Erstens. Was tut die Bundesregierung gerade noch aktiv, um die Offensive zu verhindern? Denn dagegen sind sie ja.
Zweitens. Wissen Sie, wohin die Zivilbevölkerung aus Rafah evakuiert werden soll?
Fischer (AA)
Sie wissen ja, dass wir auf den verschiedensten Ebenen und den verschiedensten diplomatischen Strängen aktiv sind ‑ ich hatte vorhin schon die anstehende Reise der Bundesaußenministerin nach Saudi-Arabien erwähnt ‑, und Sie kennen auch unsere Ablehnung einer groß angelegten Offensive in Rafah, die die Ministerin und auch der Bundeskanzler bereits hervorgehoben haben. Die Ministerin war erst in der letzten Woche in Israel und hat ihre Gespräche auch genutzt, um diesen Punkt noch einmal deutlich zu machen.
Die aktuellen Berichte, laut denen die israelischen Vorbereitungen für eine Bodenoffensive auf Rafah voranschreiten, sehen wir vor diesem Hintergrund natürlich mit sehr großer Sorge. Auch das hat die Ministerin in ihren Gesprächen deutlich gemacht. Ich möchte auch noch einmal hervorheben, dass auch die G7 in der Abschlusserklärung nach dem G7-Treffen der Außenministerinnen und Außenminister in Capri ihre Sorge über die humanitären Folgen einer Bodenoffensive in Rafah zum Ausdruck gebracht haben. Sie wissen, dass sich in Rafah über eine Million Menschen aufhalten, die aus anderen Gegenden des Gazastreifens kommen, die von der israelischen Armee aufgefordert sind, die Kampfgebiete zu verlassen, und in Rafah Zuflucht gesehen haben. Ihre Versorgungslage ist weiterhin unzureichend. Sie sind von Hunger und Krankheiten geschwächt, und es ist derzeit wirklich nur schwer vorstellbar, wie sie an einen anderen Ort fliehen könnten.

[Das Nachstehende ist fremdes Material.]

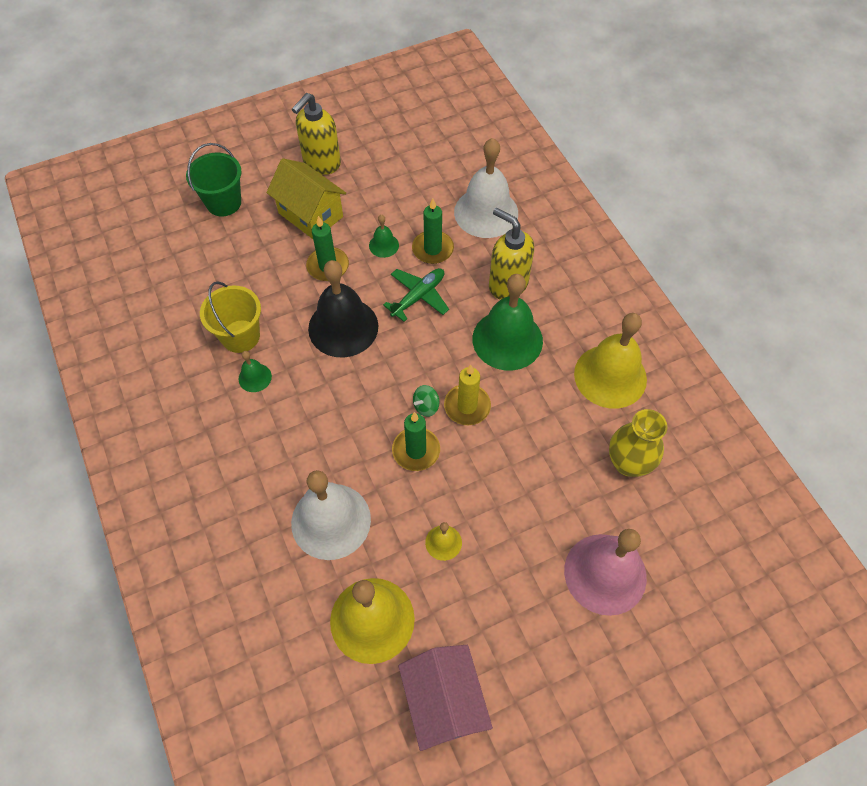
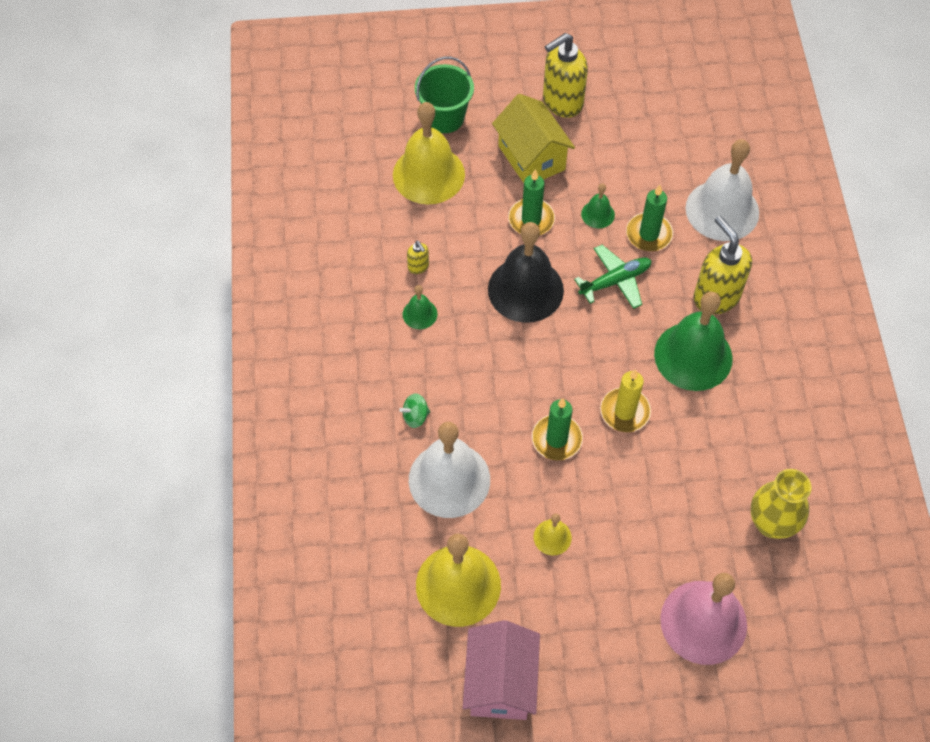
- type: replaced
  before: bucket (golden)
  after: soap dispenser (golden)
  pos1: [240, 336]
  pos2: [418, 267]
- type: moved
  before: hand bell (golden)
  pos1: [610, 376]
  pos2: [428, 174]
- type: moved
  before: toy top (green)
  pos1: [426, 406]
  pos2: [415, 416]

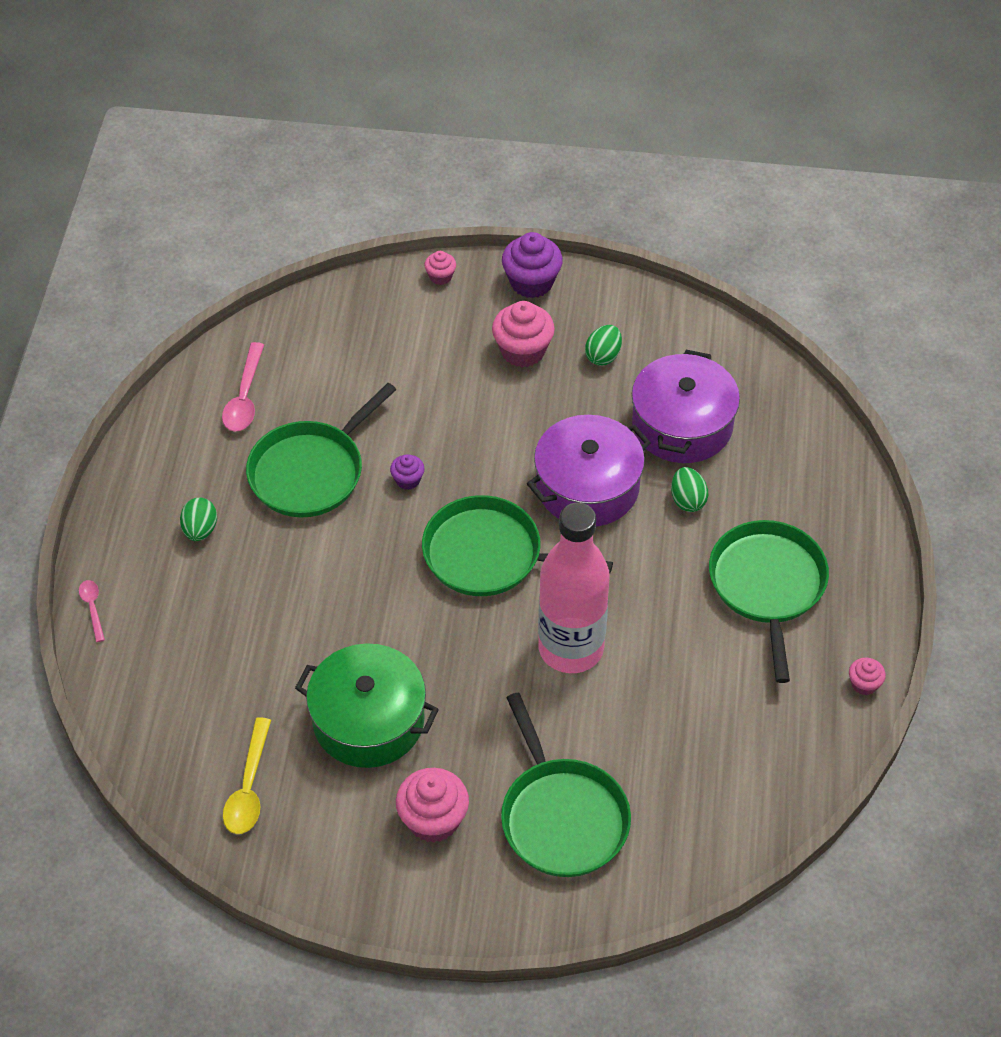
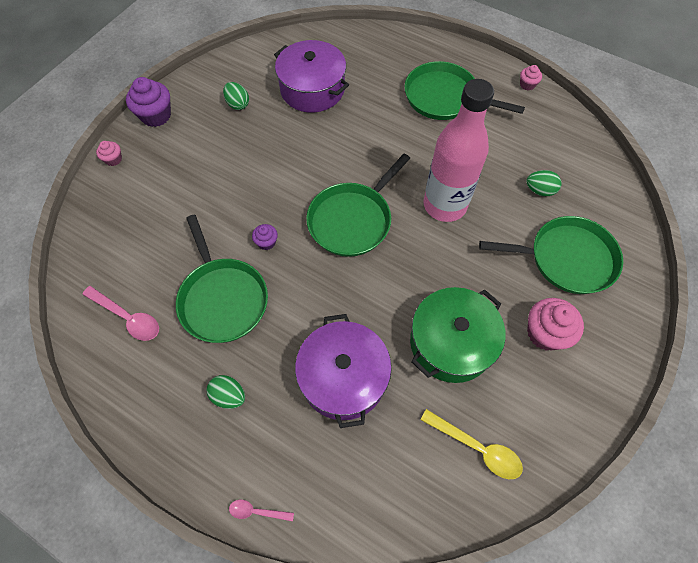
- type: removed
  before: fairy cake (pink)
  pos1: [523, 351]
- type: moved
  before: pot (violet)
  pos1: [587, 487]
  pos2: [343, 377]
- type: moved
  before: egg (green)
  pos1: [687, 500]
  pos2: [539, 190]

Unabhängig davon hat Israel natürlich das Recht, sich gegen die Hamas zu verteidigen, aber dabei bleibt der Schutz von Zivilistinnen und Zivilisten das oberste Gebot. Wie das jetzt in einer Situation, wie wir sie in Raffa vorfinden können, gelingen soll, erschließt sich uns derzeit nicht.
Hoffmann (BReg)
Ich kann das vielleicht auch noch einmal bekräftigen. Der Bundeskanzler hat genau wie die gesamte Bundesregierung und auch im Namen des Europäischen Rats mehrfach gesagt, dass wir eine Offensive gegen Rafah ablehnen. Der Bundeskanzler hat am vergangenen Wochenende auch mit dem israelischen Präsidenten telefoniert, und Sie können davon ausgehen, dass diese Position auch deutlich gemacht worden ist.